The Databricks Jobs API follows the guiding principles of the REST (Representational State Transfer) architecture. We can use either Databricks personal access token or password for the Authentication and access to Databricks REST API. The Databricks Jobs API 2.1 supports jobs with multiple tasks.

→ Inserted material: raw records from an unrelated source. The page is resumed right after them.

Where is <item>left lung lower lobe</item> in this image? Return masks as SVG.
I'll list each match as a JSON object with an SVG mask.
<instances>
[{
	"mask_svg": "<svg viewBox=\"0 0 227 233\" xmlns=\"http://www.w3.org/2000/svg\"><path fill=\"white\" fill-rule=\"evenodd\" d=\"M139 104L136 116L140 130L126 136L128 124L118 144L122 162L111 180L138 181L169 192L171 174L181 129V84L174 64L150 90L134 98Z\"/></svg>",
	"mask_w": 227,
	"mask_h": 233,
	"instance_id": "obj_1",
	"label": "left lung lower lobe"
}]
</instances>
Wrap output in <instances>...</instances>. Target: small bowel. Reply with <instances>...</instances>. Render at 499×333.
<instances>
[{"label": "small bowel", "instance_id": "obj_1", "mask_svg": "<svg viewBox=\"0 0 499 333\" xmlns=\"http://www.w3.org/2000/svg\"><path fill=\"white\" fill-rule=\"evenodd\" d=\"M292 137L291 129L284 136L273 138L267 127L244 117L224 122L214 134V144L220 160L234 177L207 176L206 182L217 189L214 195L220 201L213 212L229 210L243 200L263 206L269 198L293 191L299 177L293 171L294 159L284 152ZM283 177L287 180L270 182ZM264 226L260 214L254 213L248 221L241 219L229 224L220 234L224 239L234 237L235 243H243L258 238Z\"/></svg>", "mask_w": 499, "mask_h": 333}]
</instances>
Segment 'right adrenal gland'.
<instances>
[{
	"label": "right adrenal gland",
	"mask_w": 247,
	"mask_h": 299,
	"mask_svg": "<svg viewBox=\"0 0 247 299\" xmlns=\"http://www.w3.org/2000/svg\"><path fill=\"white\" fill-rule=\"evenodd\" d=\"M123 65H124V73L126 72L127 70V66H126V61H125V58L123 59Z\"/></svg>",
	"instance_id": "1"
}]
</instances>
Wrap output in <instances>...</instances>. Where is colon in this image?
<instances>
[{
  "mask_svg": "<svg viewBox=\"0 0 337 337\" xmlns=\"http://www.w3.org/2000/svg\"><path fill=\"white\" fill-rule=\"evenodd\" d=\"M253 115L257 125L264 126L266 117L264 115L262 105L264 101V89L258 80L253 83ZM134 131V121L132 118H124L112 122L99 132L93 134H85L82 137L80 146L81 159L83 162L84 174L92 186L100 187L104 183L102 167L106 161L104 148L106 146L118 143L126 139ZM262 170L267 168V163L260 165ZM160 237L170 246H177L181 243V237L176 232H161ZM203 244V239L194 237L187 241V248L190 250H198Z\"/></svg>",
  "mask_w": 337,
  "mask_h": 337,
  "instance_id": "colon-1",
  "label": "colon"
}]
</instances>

All Databricks Jobs API are mentioned below:
Creating a New Job
Users can send requests to the server to create a new task. The Databricks Jobs API uses the HTTP POST request method, which consists of a request body schema as follows:
Schema | Data Type | Description |
name | String | The default name is – “Untitled” It is an optional name for the job. |
job_clusters | Array | It is a list of job cluster specifications. In a shared job cluster we can’t declare libraries. You can declare it in task settings. |
tags | Object | The default tag is – “{}” A map of tags associated with the job. At max 25 tags can be added to the job. |
tasks | Array | Consist of a list of task specifications to be executed by the job. |
email_notifications | Object | In case of success or failure, it will notify the particular email. |
timeout_seconds | integer | The default behavior is to have no timeout. But we can specify the timeout for each job. |
schedule | Object | It is for running a job at a user-defined time. |
access_control_list | Array | Consist of a List of permissions to set on the job. |
The request from Databricks Jobs API results in any of the four responses –
- 200: Indicates that the job was successfully created.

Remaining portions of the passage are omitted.